_BRIEF_.
What is needed is every line of the data that includes the word "between". Please copy each one.

_PROVIDED MATERIAL_.
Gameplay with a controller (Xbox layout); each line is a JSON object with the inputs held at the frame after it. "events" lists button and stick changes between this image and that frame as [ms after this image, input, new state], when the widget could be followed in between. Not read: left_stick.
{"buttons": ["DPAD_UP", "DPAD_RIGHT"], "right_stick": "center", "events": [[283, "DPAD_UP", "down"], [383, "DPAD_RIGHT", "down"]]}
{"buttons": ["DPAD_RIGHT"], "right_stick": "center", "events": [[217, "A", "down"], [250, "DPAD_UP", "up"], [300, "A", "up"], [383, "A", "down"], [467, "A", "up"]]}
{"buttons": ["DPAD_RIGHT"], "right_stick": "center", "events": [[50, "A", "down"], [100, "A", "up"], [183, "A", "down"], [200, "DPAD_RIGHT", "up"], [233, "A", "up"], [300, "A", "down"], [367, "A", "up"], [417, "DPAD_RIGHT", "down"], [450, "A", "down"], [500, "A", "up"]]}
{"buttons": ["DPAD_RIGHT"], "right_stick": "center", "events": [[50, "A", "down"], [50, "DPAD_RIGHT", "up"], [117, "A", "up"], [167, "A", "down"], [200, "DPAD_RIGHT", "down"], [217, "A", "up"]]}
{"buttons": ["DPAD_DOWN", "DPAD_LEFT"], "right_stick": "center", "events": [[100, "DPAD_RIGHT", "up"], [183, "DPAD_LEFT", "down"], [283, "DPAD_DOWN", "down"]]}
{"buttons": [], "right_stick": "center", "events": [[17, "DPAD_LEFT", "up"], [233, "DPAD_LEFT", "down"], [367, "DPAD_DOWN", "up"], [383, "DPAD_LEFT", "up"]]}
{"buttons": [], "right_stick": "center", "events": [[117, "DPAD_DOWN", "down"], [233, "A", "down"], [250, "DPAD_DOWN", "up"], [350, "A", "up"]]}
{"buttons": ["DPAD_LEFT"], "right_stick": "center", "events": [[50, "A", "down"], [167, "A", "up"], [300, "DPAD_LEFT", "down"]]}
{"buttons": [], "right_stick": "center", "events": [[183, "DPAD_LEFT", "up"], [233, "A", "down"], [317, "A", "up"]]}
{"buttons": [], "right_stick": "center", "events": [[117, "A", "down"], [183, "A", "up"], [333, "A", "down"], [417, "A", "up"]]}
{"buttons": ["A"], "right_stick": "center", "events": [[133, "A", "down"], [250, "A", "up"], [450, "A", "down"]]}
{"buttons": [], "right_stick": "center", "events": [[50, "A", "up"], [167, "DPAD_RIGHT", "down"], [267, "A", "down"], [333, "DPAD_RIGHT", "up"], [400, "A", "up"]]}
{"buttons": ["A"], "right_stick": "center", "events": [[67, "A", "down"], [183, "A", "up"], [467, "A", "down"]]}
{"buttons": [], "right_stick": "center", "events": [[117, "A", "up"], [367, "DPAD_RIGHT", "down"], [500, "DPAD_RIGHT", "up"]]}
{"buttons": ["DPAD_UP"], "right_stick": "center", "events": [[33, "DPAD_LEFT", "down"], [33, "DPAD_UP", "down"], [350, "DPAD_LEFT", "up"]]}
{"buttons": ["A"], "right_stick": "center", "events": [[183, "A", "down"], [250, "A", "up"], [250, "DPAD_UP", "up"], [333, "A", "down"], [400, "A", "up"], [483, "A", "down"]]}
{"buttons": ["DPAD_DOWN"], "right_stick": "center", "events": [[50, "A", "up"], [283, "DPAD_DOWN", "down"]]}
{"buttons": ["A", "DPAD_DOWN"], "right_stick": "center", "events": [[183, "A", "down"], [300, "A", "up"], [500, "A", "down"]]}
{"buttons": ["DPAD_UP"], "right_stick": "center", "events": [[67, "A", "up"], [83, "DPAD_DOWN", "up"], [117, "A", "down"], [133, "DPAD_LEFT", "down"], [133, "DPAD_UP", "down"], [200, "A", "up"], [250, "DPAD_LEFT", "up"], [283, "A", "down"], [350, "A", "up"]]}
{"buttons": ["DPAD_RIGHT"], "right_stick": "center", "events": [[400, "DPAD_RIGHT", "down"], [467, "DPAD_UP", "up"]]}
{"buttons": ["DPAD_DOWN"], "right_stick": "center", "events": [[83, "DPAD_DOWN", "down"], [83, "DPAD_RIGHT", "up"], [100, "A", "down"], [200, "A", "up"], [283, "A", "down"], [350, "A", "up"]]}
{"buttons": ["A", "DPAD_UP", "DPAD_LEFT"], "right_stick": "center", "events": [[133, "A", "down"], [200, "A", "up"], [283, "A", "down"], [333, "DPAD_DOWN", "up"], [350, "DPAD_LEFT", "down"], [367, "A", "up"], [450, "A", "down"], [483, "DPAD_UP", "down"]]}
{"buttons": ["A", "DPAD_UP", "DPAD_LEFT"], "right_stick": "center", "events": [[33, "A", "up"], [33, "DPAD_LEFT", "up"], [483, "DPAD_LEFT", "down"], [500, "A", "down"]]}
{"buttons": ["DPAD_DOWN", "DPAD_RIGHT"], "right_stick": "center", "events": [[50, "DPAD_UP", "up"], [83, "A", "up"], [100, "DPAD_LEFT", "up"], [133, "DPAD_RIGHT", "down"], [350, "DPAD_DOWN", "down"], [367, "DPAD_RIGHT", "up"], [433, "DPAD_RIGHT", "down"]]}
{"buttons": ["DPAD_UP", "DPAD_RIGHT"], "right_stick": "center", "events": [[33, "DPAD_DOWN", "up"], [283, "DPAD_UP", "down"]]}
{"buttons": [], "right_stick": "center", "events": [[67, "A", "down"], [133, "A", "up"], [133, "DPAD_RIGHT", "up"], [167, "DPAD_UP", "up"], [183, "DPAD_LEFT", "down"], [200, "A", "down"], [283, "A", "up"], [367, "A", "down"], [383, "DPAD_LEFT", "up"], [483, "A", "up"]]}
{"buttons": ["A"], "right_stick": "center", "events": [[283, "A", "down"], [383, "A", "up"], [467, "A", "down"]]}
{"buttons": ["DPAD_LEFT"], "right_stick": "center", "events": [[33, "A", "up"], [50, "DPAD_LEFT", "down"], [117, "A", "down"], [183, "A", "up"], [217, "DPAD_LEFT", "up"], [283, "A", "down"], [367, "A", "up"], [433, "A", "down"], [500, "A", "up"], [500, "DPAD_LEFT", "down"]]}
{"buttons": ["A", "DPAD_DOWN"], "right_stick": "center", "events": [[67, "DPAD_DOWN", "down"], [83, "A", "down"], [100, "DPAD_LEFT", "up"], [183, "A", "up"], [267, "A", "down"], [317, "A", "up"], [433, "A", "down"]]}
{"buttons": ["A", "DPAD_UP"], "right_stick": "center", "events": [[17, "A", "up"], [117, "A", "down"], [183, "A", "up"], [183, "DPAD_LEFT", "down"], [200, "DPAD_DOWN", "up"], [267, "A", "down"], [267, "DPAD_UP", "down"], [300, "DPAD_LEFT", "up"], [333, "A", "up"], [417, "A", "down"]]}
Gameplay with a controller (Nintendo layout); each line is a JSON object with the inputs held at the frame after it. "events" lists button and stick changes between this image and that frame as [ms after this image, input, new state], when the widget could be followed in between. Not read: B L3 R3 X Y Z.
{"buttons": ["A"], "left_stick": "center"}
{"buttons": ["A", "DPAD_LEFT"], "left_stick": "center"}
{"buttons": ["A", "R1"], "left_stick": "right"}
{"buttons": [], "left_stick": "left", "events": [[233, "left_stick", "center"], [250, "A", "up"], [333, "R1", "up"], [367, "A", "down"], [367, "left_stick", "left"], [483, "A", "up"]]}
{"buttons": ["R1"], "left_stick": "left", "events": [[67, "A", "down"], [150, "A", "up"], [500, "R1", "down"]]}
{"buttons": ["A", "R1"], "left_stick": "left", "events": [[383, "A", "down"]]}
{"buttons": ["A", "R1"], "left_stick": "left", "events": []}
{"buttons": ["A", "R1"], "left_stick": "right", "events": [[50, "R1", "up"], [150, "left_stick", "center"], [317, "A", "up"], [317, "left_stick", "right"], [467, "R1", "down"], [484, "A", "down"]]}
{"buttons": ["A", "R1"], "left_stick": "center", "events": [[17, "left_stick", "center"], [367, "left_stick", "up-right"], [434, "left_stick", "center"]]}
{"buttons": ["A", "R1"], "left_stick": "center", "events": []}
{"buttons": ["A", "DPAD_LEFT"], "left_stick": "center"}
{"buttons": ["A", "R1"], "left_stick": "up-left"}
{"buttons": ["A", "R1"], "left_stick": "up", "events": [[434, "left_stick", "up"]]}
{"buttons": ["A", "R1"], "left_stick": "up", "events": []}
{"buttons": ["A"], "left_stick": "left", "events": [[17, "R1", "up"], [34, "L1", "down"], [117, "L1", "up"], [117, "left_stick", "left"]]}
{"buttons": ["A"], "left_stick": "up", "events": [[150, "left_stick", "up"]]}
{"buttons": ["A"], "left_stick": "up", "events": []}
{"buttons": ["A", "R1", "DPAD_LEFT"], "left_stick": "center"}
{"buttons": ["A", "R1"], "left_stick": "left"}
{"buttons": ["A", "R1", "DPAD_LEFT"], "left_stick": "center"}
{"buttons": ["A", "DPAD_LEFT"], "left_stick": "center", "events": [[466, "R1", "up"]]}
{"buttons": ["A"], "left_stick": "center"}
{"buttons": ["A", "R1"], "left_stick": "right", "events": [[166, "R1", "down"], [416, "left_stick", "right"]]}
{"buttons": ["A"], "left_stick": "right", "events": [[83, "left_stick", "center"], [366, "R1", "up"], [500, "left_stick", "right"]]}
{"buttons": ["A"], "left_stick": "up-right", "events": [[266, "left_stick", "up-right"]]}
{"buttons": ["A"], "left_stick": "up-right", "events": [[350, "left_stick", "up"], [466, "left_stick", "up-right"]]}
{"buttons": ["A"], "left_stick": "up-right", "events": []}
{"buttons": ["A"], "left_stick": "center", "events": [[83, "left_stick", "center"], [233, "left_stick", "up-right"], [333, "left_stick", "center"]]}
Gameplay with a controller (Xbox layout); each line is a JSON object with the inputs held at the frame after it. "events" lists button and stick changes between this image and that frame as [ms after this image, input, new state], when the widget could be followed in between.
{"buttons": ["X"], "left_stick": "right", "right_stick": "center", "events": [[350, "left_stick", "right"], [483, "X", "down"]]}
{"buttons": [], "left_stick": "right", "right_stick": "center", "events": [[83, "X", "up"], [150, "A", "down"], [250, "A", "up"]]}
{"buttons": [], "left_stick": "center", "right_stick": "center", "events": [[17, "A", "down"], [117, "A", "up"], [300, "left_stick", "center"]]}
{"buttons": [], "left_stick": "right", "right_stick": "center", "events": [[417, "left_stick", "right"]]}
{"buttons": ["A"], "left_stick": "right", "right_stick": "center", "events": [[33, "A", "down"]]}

_TASK RESULT_.
Gameplay with a controller (Xbox layout); each line is a JSON object with the inputs held at the frame after it. "events" lists button and stick changes between this image and that frame as [ms after this image, input, new state], when the widget could be followed in between. Not read: left_stick.
Gameplay with a controller (Nintendo layout); each line is a JSON object with the inputs held at the frame after it. "events" lists button and stick changes between this image and that frame as [ms after this image, input, new state], when the widget could be followed in between. Not read: B L3 R3 X Y Z.
Gameplay with a controller (Xbox layout); each line is a JSON object with the inputs held at the frame after it. "events" lists button and stick changes between this image and that frame as [ms after this image, input, new state], when the widget could be followed in between.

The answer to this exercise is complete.